Question

Beta and proton are accelerated by the same potential , their de-Broglie ( Mass of proton=mass of neutron), their de-Broglie wavelength have the ratio if the mass of an electron is 2.
(a) $1:2$
(b) $1:4$
(c) $1:1$
(d) $1:33$

Answer 1

Hint: Beta particles are the high moving electron particles emitted by the radioactive decay and we can find the ratio of the de-Broglie wavelength of the beta particle and the proton by using the formula as $\lambda =\dfrac{h}{\sqrt{2mqV}}$. Now solve it.

Complete step by step solution:
First of all, let’s discuss what a beta particle and neurons are. Beta particles are the high-speed electron particles which are emitted by the decay of the radioactive nucleus.
On the other hand, protons are the neutral particles which consist of positive charge and are thus, positively charged particles.
Now considering the statement;
We can find the de-Broglie wavelength by using the relation as;
$\lambda =\dfrac{h}{\sqrt{2mqV}}$
Here, m is the mass, q is the charge and V is the potential difference.

→ Study material

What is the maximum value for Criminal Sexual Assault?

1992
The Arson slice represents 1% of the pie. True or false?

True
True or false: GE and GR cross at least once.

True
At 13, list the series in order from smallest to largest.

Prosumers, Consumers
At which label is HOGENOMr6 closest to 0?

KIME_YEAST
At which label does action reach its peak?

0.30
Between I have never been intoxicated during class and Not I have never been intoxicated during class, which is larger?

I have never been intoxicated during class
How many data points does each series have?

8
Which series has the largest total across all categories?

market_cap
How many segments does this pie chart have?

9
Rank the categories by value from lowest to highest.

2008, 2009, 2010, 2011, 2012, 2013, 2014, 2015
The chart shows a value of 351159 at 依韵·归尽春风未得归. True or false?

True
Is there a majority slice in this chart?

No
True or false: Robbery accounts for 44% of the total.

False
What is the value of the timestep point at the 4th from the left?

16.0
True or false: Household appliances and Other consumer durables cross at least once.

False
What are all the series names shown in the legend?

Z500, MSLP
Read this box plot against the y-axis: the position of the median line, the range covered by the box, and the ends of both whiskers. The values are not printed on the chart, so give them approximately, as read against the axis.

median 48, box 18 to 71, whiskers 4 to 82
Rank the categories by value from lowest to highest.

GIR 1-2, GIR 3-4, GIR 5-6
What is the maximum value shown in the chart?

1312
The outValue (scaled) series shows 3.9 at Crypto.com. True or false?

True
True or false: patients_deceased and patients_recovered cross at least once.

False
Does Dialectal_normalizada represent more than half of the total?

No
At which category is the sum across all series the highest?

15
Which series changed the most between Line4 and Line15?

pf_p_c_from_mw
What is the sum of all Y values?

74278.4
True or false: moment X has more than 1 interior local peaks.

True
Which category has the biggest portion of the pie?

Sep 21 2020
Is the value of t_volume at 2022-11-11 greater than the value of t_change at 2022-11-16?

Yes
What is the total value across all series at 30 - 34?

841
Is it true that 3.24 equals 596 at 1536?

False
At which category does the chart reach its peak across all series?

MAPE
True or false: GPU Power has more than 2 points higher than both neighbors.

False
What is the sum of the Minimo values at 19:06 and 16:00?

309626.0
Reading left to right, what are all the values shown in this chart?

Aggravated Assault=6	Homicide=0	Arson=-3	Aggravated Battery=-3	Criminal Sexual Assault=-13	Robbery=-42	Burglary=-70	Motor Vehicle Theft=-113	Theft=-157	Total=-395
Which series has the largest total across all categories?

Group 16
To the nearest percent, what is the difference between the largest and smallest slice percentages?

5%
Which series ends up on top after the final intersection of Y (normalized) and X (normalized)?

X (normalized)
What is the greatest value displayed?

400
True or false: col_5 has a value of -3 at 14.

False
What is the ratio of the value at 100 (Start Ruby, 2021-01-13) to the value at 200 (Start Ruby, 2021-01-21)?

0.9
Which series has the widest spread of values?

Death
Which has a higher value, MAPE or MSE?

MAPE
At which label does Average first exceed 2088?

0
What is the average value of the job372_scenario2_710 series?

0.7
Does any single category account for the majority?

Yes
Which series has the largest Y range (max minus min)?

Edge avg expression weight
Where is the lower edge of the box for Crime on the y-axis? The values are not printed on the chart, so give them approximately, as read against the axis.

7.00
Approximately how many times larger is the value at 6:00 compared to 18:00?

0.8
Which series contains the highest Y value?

→ Parts of the exercise
A. In the de-Broglie wavelength solution, what do m, q and V stand for in the wavelength formula?
B. Continue the de-Broglie wavelength solution from its last sentence.

→ Numbered answers
A. m is the mass, q is the charge and V is the potential difference.

B.
Now we know that;
Both the beta and proton particles are having the same potential i.e. V (given)
Mass of electron is 2m (given)
Mass of the proton is m.
Charge i.e. q on the electron is e.
Charge i.e. q on the proton is e.
Therefore, the ratio of beta particle to proton is;
$\begin{align}
& \dfrac{{{\lambda }_{\beta }}}{{{\lambda }_{p}}}=\dfrac{h}{\sqrt{2mqV}}\times \dfrac{\sqrt{2mqV}}{h} \\
&\implies \dfrac{\sqrt{2meV}}{\sqrt{2\times 2m\times eV}} \\
&\implies \dfrac{1}{\sqrt{2}} \\
&\implies \dfrac{1}{1.414} \\
& \therefore \dfrac{{{\lambda }_{\beta }}}{{{\lambda }_{p}}}=\dfrac{1}{1}=1:1 \\
\end{align}$
Therefore, if the beta and proton are accelerated by the same potential , then their de-Broglie wavelength has the ratio as $1:1$.

Hence, option (c) is correct.

Note: Don’t get confused in the electrons and the beta-particles. Electrons are the negatively charged particles whereas on the other hand, beta particles are emitted only when the radioactive element undergoes nuclear decay and are the fast-moving electrons.